AIM OF THE EXERCISE — Since pictures are not wanted, repeat only the text of the records, word for word.

LISTED RECORDS —
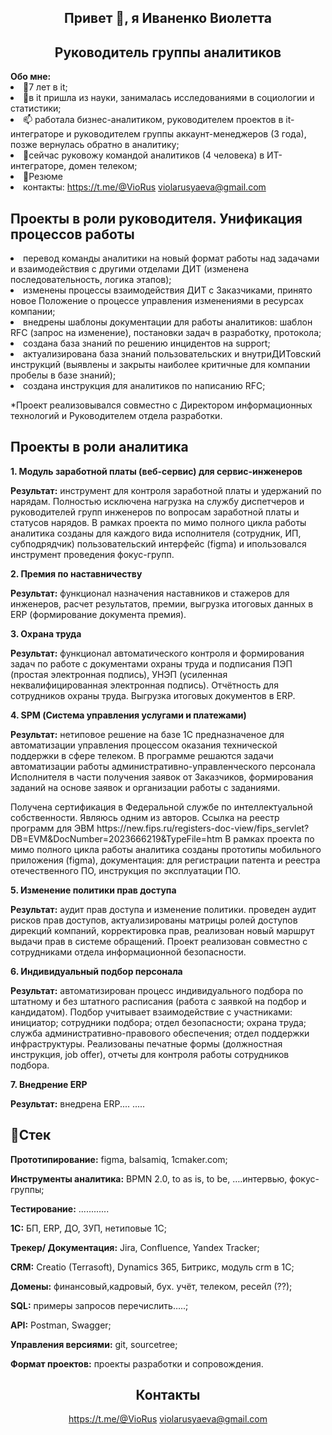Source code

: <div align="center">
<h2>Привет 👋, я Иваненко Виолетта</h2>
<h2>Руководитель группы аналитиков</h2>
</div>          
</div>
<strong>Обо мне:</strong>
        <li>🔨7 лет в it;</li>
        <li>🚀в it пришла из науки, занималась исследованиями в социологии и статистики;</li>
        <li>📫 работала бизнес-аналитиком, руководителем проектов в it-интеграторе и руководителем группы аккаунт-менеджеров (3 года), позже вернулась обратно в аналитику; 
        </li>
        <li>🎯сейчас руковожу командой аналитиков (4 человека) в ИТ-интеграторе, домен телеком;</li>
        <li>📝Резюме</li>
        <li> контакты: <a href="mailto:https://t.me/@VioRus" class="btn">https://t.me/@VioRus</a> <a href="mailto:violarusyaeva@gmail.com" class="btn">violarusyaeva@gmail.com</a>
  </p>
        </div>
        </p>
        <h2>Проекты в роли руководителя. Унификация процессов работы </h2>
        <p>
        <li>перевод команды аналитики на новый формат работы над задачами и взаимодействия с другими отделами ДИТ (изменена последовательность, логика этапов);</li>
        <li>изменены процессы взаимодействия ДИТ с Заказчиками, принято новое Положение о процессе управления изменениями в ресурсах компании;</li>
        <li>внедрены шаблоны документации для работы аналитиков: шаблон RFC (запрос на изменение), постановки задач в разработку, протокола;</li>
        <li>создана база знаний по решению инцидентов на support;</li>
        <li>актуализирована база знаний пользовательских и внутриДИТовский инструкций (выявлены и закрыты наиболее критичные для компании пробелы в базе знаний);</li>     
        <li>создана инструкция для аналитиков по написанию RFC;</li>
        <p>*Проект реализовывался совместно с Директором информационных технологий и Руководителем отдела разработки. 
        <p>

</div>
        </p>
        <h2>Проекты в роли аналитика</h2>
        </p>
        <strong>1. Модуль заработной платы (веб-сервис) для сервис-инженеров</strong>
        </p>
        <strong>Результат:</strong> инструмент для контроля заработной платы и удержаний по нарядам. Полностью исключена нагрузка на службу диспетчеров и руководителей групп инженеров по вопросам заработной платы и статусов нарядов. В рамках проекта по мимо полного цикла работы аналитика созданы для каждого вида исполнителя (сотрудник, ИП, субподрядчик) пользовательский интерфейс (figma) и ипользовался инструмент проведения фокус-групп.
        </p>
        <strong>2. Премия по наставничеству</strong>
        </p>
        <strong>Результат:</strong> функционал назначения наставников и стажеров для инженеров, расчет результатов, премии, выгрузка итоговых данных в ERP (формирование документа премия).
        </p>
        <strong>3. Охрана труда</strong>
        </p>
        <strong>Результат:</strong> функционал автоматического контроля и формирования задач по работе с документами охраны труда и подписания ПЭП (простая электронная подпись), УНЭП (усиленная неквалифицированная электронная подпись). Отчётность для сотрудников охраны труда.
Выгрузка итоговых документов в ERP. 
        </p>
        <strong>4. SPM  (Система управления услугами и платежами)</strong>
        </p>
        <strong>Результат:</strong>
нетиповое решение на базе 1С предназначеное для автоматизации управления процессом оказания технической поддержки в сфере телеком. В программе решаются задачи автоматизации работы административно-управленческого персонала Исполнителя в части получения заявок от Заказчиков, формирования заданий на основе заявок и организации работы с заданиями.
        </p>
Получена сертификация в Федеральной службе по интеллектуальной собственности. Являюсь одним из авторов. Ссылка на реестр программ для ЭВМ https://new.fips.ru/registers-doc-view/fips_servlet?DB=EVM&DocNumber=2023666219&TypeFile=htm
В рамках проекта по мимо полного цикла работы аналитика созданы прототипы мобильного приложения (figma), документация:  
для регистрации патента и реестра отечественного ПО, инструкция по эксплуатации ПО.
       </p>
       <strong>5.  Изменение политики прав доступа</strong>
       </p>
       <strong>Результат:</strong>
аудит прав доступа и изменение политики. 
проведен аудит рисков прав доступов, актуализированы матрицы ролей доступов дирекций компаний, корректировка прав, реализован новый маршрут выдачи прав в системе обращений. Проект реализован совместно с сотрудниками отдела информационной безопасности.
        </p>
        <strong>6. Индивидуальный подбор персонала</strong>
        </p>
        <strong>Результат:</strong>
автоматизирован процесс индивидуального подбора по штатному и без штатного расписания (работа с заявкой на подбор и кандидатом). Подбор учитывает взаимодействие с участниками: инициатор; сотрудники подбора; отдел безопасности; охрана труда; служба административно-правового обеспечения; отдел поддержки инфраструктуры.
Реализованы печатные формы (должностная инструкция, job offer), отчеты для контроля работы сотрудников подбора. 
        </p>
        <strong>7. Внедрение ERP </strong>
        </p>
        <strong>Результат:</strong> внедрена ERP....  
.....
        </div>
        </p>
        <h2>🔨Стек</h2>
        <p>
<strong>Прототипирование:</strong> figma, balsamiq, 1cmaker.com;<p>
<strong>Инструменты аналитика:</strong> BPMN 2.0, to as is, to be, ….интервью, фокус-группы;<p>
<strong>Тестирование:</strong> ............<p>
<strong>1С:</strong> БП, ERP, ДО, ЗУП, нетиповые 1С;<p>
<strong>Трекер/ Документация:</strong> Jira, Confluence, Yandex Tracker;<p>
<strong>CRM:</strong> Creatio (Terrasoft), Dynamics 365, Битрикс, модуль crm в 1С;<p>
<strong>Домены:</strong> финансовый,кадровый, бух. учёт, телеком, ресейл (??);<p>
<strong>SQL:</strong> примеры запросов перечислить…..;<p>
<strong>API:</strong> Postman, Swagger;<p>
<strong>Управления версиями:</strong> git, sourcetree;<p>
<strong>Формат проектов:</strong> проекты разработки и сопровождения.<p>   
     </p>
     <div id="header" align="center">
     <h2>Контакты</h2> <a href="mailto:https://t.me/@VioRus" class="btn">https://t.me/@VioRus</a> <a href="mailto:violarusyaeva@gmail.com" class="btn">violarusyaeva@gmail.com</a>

ANSWER TO THIS PROBLEM —
Source code

: <div align="center">
<h2>Привет 👋, я Иваненко Виолетта</h2>
<h2>Руководитель группы аналитиков</h2>
</div>          
</div>
<strong>Обо мне:</strong>
        <li>🔨7 лет в it;</li>
        <li>🚀в it пришла из науки, занималась исследованиями в социологии и статистики;</li>
        <li>📫 работала бизнес-аналитиком, руководителем проектов в it-интеграторе и руководителем группы аккаунт-менеджеров (3 года), позже вернулась обратно в аналитику; 
        </li>
        <li>🎯сейчас руковожу командой аналитиков (4 человека) в ИТ-интеграторе, домен телеком;</li>
        <li>📝Резюме</li>
        <li> контакты: <a href="mailto:https://t.me/@VioRus" class="btn">https://t.me/@VioRus</a> <a href="mailto:violarusyaeva@gmail.com" class="btn">violarusyaeva@gmail.com</a>
  </p>
        </div>
        </p>
        <h2>Проекты в роли руководителя. Унификация процессов работы </h2>
        <p>
        <li>перевод команды аналитики на новый формат работы над задачами и взаимодействия с другими отделами ДИТ (изменена последовательность, логика этапов);</li>
        <li>изменены процессы взаимодействия ДИТ с Заказчиками, принято новое Положение о процессе управления изменениями в ресурсах компании;</li>
        <li>внедрены шаблоны документации для работы аналитиков: шаблон RFC (запрос на изменение), постановки задач в разработку, протокола;</li>
        <li>создана база знаний по решению инцидентов на support;</li>
        <li>актуализирована база знаний пользовательских и внутриДИТовский инструкций (выявлены и закрыты наиболее критичные для компании пробелы в базе знаний);</li>     
        <li>создана инструкция для аналитиков по написанию RFC;</li>
        <p>*Проект реализовывался совместно с Директором информационных технологий и Руководителем отдела разработки. 
        <p>

</div>
        </p>
        <h2>Проекты в роли аналитика</h2>
        </p>
        <strong>1. Модуль заработной платы (веб-сервис) для сервис-инженеров</strong>
        </p>
        <strong>Результат:</strong> инструмент для контроля заработной платы и удержаний по нарядам. Полностью исключена нагрузка на службу диспетчеров и руководителей групп инженеров по вопросам заработной платы и статусов нарядов. В рамках проекта по мимо полного цикла работы аналитика созданы для каждого вида исполнителя (сотрудник, ИП, субподрядчик) пользовательский интерфейс (figma) и ипользовался инструмент проведения фокус-групп.
        </p>
        <strong>2. Премия по наставничеству</strong>
        </p>
        <strong>Результат:</strong> функционал назначения наставников и стажеров для инженеров, расчет результатов, премии, выгрузка итоговых данных в ERP (формирование документа премия).
        </p>
        <strong>3. Охрана труда</strong>
        </p>
        <strong>Результат:</strong> функционал автоматического контроля и формирования задач по работе с документами охраны труда и подписания ПЭП (простая электронная подпись), УНЭП (усиленная неквалифицированная электронная подпись). Отчётность для сотрудников охраны труда.
Выгрузка итоговых документов в ERP. 
        </p>
        <strong>4. SPM  (Система управления услугами и платежами)</strong>
        </p>
        <strong>Результат:</strong>
нетиповое решение на базе 1С предназначеное для автоматизации управления процессом оказания технической поддержки в сфере телеком. В программе решаются задачи автоматизации работы административно-управленческого персонала Исполнителя в части получения заявок от Заказчиков, формирования заданий на основе заявок и организации работы с заданиями.
        </p>
Получена сертификация в Федеральной службе по интеллектуальной собственности. Являюсь одним из авторов. Ссылка на реестр программ для ЭВМ https://new.fips.ru/registers-doc-view/fips_servlet?DB=EVM&DocNumber=2023666219&TypeFile=htm
В рамках проекта по мимо полного цикла работы аналитика созданы прототипы мобильного приложения (figma), документация:  
для регистрации патента и реестра отечественного ПО, инструкция по эксплуатации ПО.
       </p>
       <strong>5.  Изменение политики прав доступа</strong>
       </p>
       <strong>Результат:</strong>
аудит прав доступа и изменение политики. 
проведен аудит рисков прав доступов, актуализированы матрицы ролей доступов дирекций компаний, корректировка прав, реализован новый маршрут выдачи прав в системе обращений. Проект реализован совместно с сотрудниками отдела информационной безопасности.
        </p>
        <strong>6. Индивидуальный подбор персонала</strong>
        </p>
        <strong>Результат:</strong>
автоматизирован процесс индивидуального подбора по штатному и без штатного расписания (работа с заявкой на подбор и кандидатом). Подбор учитывает взаимодействие с участниками: инициатор; сотрудники подбора; отдел безопасности; охрана труда; служба административно-правового обеспечения; отдел поддержки инфраструктуры.
Реализованы печатные формы (должностная инструкция, job offer), отчеты для контроля работы сотрудников подбора. 
        </p>
        <strong>7. Внедрение ERP </strong>
        </p>
        <strong>Результат:</strong> внедрена ERP....  
.....
        </div>
        </p>
        <h2>🔨Стек</h2>
        <p>
<strong>Прототипирование:</strong> figma, balsamiq, 1cmaker.com;<p>
<strong>Инструменты аналитика:</strong> BPMN 2.0, to as is, to be, ….интервью, фокус-группы;<p>
<strong>Тестирование:</strong> ............<p>
<strong>1С:</strong> БП, ERP, ДО, ЗУП, нетиповые 1С;<p>
<strong>Трекер/ Документация:</strong> Jira, Confluence, Yandex Tracker;<p>
<strong>CRM:</strong> Creatio (Terrasoft), Dynamics 365, Битрикс, модуль crm в 1С;<p>
<strong>Домены:</strong> финансовый,кадровый, бух. учёт, телеком, ресейл (??);<p>
<strong>SQL:</strong> примеры запросов перечислить…..;<p>
<strong>API:</strong> Postman, Swagger;<p>
<strong>Управления версиями:</strong> git, sourcetree;<p>
<strong>Формат проектов:</strong> проекты разработки и сопровождения.<p>   
     </p>
     <div id="header" align="center">
     <h2>Контакты</h2> <a href="mailto:https://t.me/@VioRus" class="btn">https://t.me/@VioRus</a> <a href="mailto:violarusyaeva@gmail.com" class="btn">violarusyaeva@gmail.com</a>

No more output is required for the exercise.